---------- Extrait du document ----------

L’escalier vers
l’Espagne
17 mai 2004
Les
lecteurs de l’ouvrage de référence d’Alain
Blanchard le savent bien : sur les Pyrénées il y a
souvent plusieurs masses d’air aux
caractéristiques différentes. Pour le vélivole
Oloronnais, il y en a classiquement trois : celle
de la plaine, celle de la chaîne centrale, et
celle des faces Sud.
Vu
d’en bas avant de décoller, on n’en voit pas
forcément toutes les subtilités surtout si la
masse d’air de la plaine n’est pas balisée par des
cumulus. On voit alors celle de la zone centrale,
avec des joufflus prometteurs et c’est tout. La
frontière entre la masse d’air de la plaine et
celle de la zone centrale est mobile. En début de
journée elle se trouve sur le 2eme ou le 3eme
chaînon, et petit à petit elle migre vers la crête
frontière. Cette migration peut être suffisamment
rapide pour que le planeur n°2, largué 20 minutes
après le n°1, ne trouve plus aucune ascendance là
ou son prédécesseur avait 3 m/s. Il est alors
condamné à passer son après midi en basses
couches, en écoutant les copains crapahuter vers
le mont Perdu. Râlant non ? Pour éviter pareille
mésaventure il faut bien observer le ciel pendant
le remorqué, et surtout ne pas larguer trop tôt.

---------- Données extraites ----------

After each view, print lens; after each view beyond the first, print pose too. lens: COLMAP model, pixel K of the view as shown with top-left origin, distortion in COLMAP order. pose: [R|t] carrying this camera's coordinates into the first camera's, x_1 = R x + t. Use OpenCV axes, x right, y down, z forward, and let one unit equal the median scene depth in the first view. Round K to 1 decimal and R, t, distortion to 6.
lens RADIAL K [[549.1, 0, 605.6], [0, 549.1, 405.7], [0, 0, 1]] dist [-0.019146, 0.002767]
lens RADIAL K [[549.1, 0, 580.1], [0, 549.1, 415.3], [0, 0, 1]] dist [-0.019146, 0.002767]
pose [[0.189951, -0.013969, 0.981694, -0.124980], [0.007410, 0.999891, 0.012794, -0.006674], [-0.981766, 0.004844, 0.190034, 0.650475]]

----------
---------- Données extraites ----------

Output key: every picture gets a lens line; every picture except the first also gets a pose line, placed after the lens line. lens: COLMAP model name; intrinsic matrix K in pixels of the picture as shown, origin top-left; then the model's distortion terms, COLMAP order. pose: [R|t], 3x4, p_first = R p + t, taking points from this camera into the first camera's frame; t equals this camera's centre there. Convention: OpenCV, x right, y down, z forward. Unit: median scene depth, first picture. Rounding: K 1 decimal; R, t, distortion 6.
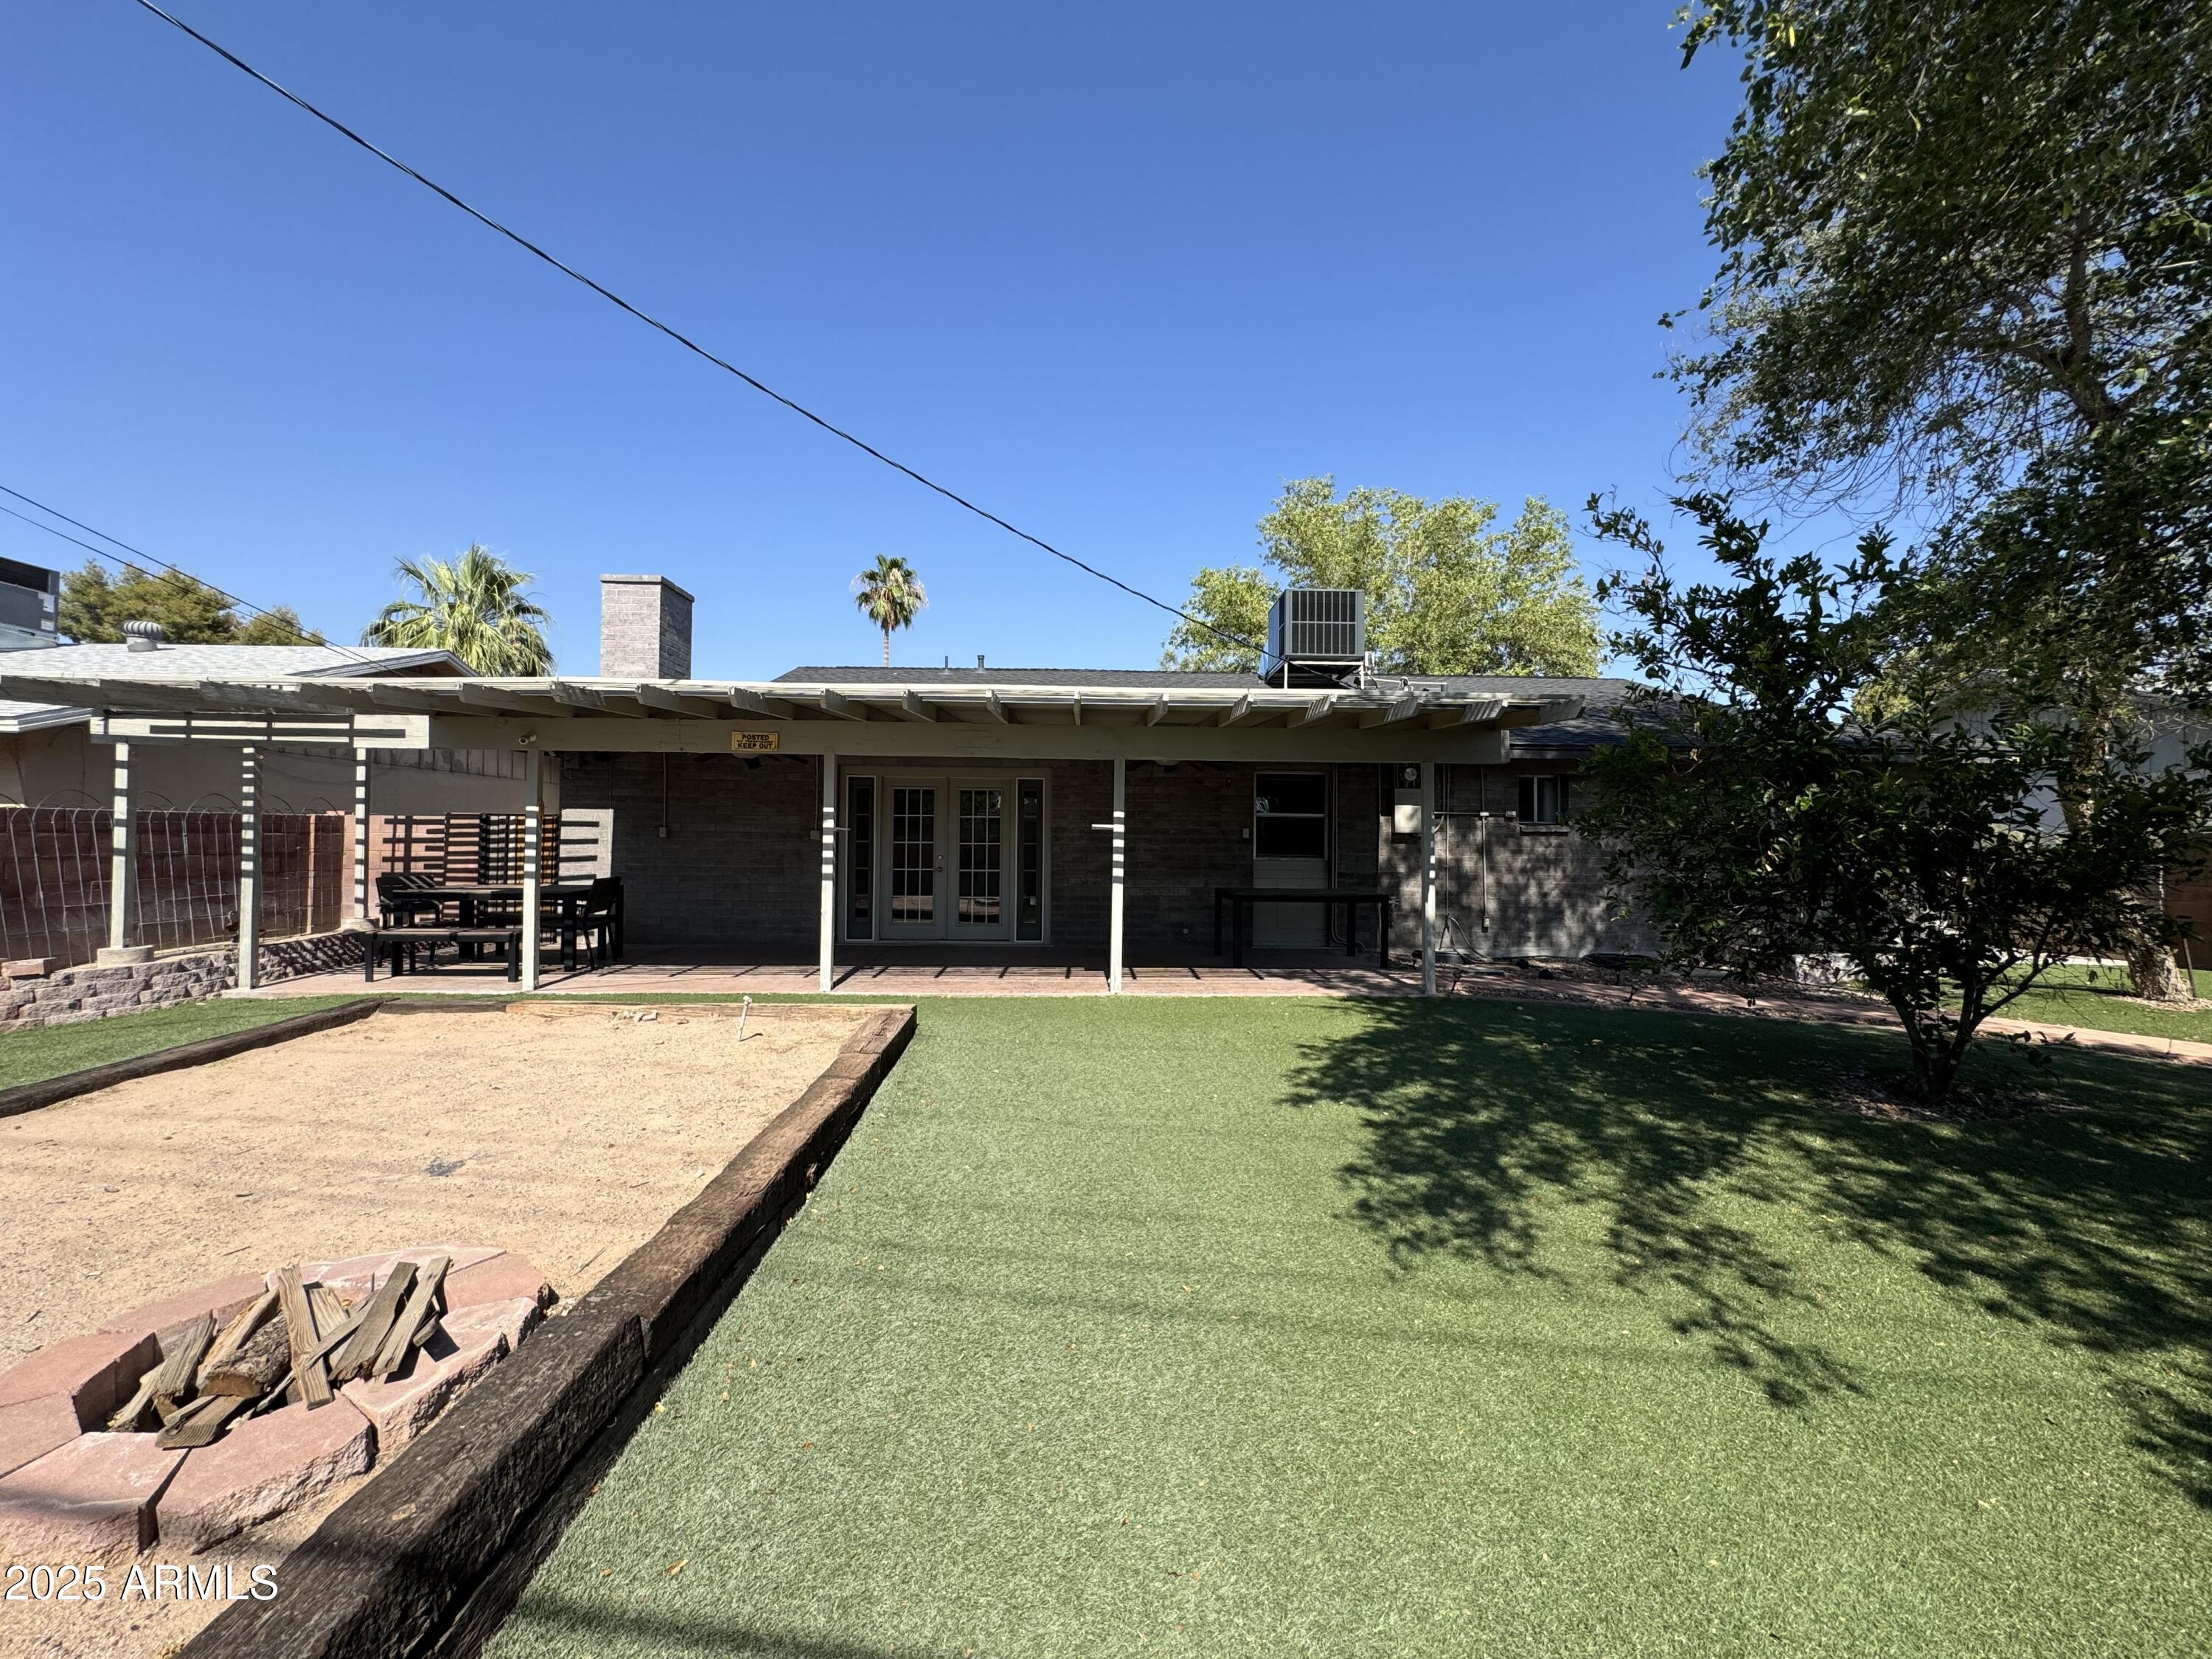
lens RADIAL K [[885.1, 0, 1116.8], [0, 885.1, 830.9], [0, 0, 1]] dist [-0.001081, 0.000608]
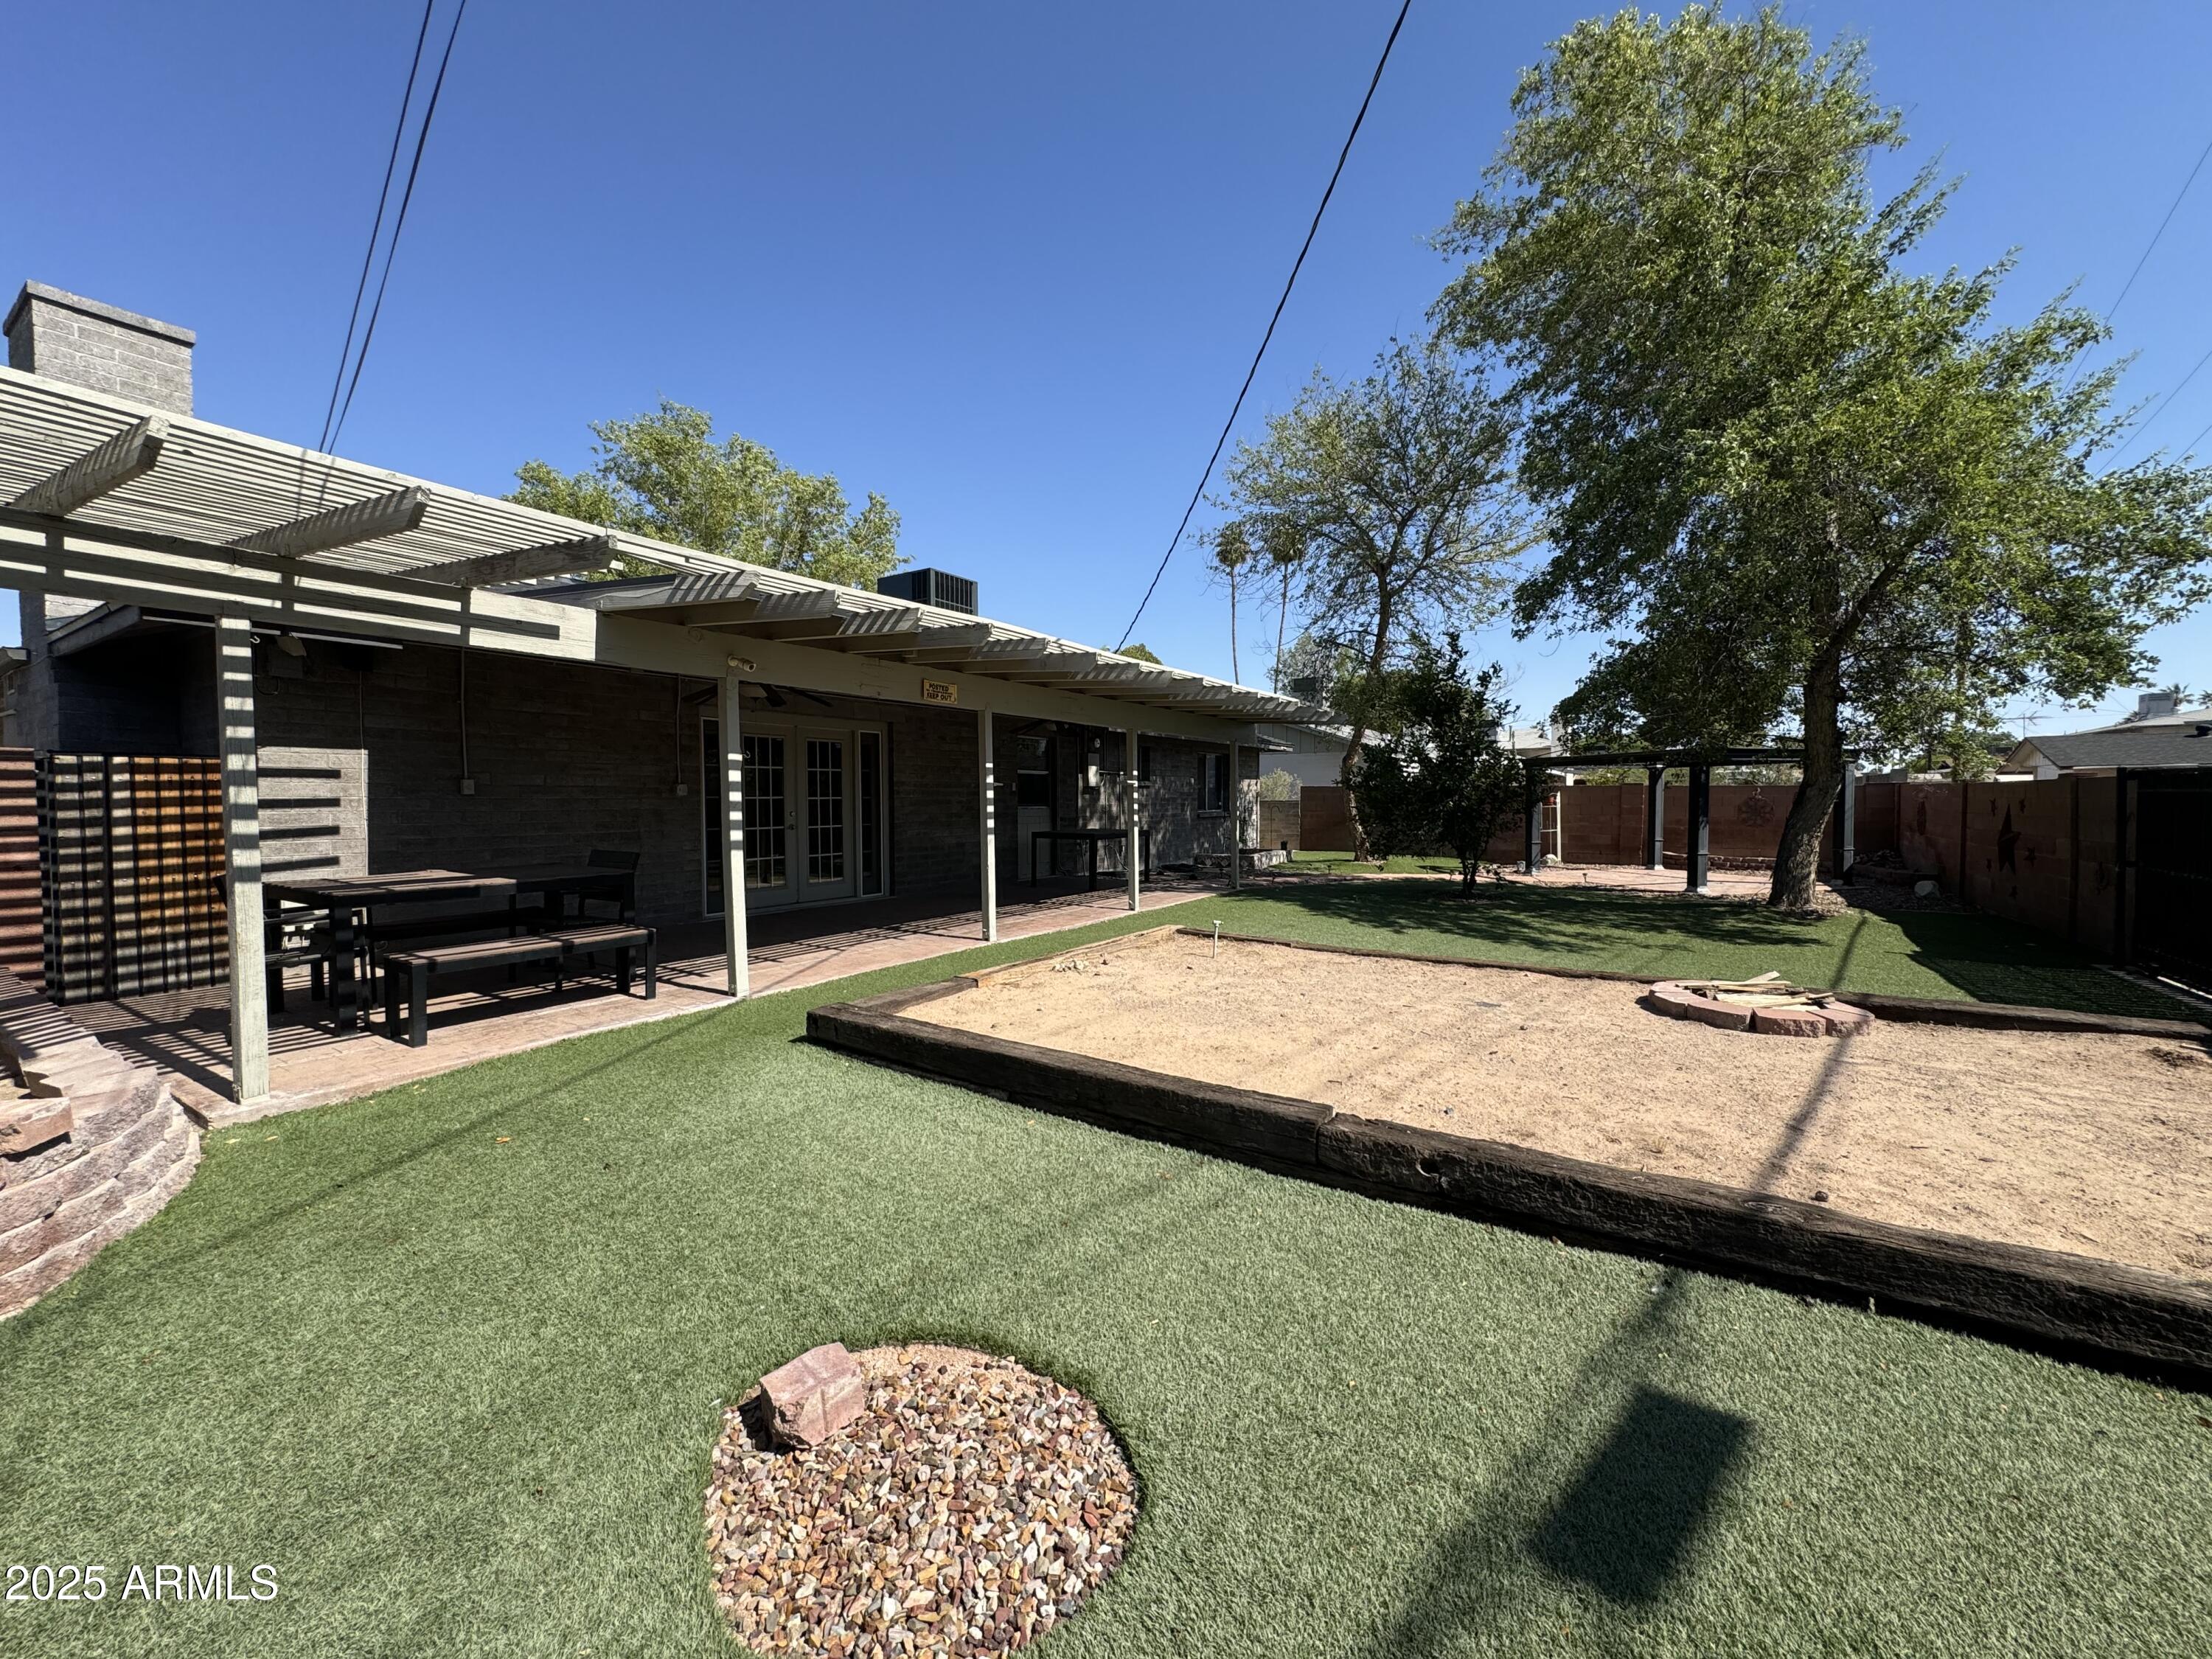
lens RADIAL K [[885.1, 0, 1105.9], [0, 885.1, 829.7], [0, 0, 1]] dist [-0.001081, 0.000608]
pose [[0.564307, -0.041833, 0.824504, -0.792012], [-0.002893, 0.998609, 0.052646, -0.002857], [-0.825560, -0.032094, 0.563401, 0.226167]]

----------

Consignes:
**1.** D'après le texte sur les masses d'air pyrénéennes, où se trouve en début de journée la frontière entre la masse d'air de la plaine et celle de la zone centrale ?
**2.** Reproduisez tout le passage du texte sur les masses d'air pyrénéennes, depuis « L’escalier vers » jusqu'à « des faces Sud. ».
**3.** Poursuivez le texte sur les masses d'air pyrénéennes à partir de l'endroit où il s'arrête.

Réponses ci-dessous:
**1.** Sur le 2e ou le 3e chaînon.

**2.**
L’escalier vers
l’Espagne
17 mai 2004
Les
lecteurs de l’ouvrage de référence d’Alain
Blanchard le savent bien : sur les Pyrénées il y a
souvent plusieurs masses d’air aux
caractéristiques différentes. Pour le vélivole
Oloronnais, il y en a classiquement trois : celle
de la plaine, celle de la chaîne centrale, et
celle des faces Sud.

**3.**
Si on dispose d’une info sur les directions de
vent, cela aide énormément.
En
ce lundi, vent d’Est annoncé en basses couches,
mais du 150° à 3000 mètres. On annonce des cumulus
à 2000 mètres dans la masse d’air de la plaine….
vers 17 heures, sans doute pas avant. La vie ne va
pas être facile pour les copains en
rassemblement à Aire. Les faces au soleil du matin
en Ossau sont balisées de cumulus, celles du
cheminement habituel vers l’Ourdinse, lieu
traditionnel de largage par vent de Sud sont dans
le bleu. Normal, cela ne peut qu’être dégueulant
sous le vent de la crête Aspe-Ossau.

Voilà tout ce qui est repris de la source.